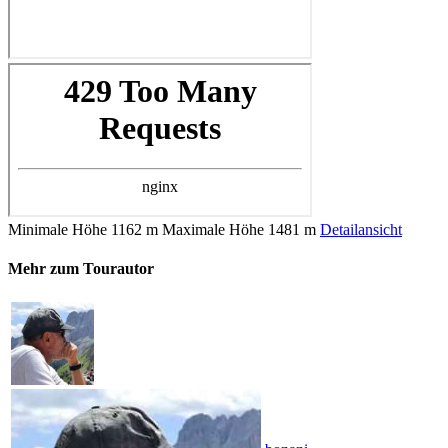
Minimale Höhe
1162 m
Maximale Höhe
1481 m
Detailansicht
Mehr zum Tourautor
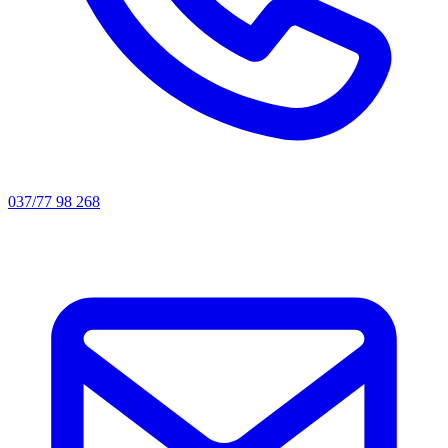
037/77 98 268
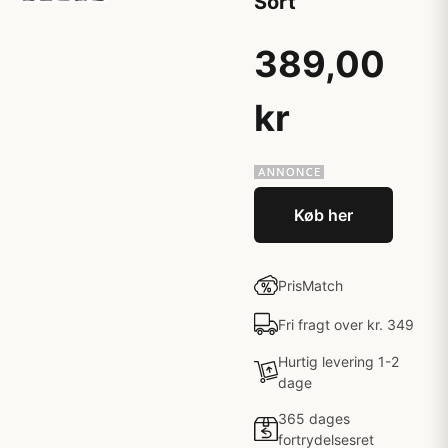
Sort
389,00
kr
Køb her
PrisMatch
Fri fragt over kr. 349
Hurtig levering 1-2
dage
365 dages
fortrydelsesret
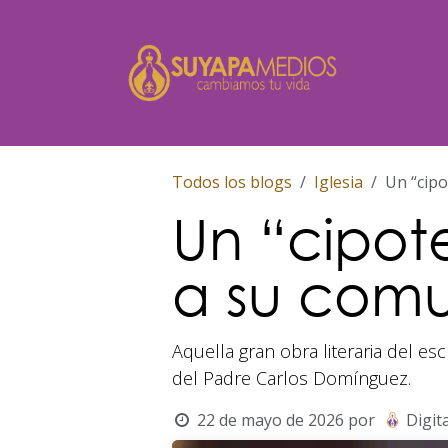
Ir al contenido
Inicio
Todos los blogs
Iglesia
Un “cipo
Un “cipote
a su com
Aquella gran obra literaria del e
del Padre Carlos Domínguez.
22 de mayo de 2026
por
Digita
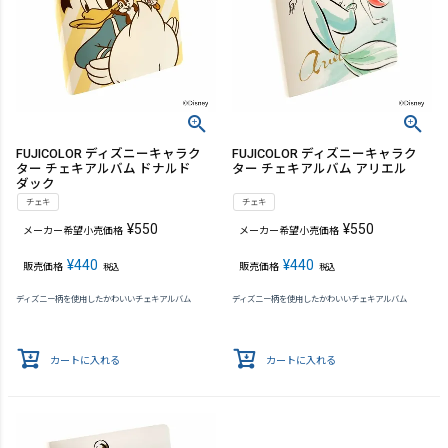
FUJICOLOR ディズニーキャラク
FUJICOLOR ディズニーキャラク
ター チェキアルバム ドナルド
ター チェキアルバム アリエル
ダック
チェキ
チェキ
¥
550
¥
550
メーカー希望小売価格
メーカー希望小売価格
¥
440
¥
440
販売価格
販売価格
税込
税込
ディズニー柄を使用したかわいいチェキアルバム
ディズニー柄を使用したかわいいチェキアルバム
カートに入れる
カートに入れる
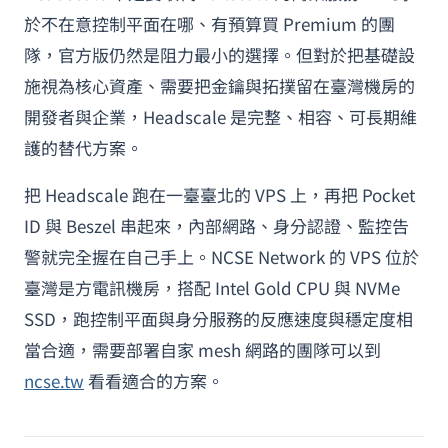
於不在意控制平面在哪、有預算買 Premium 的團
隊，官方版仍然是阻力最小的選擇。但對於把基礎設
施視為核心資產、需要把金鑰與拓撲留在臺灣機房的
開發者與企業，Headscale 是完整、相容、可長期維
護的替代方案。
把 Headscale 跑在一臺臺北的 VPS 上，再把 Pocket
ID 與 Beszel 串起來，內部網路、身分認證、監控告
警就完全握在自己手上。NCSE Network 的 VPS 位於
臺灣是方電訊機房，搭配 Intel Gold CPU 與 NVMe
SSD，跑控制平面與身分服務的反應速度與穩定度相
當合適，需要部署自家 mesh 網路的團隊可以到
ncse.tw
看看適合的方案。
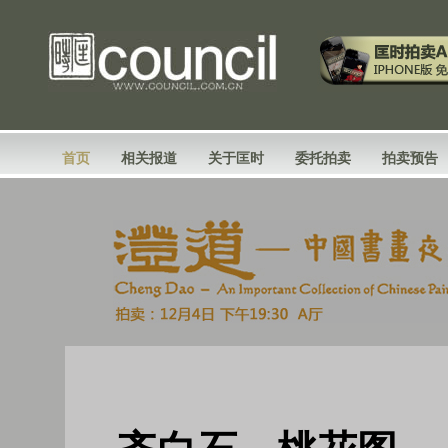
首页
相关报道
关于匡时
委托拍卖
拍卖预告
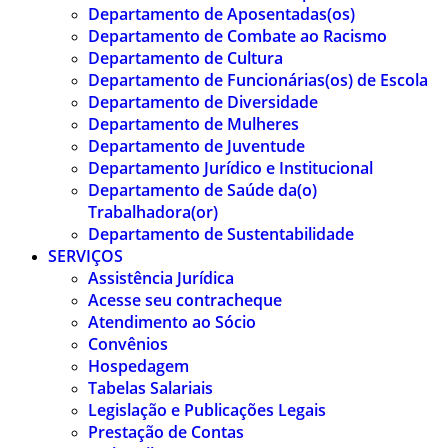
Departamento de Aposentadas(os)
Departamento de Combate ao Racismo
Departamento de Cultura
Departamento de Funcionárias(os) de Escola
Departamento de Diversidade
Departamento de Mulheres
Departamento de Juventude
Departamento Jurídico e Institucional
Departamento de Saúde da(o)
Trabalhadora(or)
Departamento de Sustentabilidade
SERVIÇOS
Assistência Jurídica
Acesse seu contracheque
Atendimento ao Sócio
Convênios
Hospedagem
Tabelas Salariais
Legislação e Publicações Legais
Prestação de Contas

⁂

• [Task brief] State how many lines in the items above contain the word "Headscale". Give only the number.

• [Exercise result] 2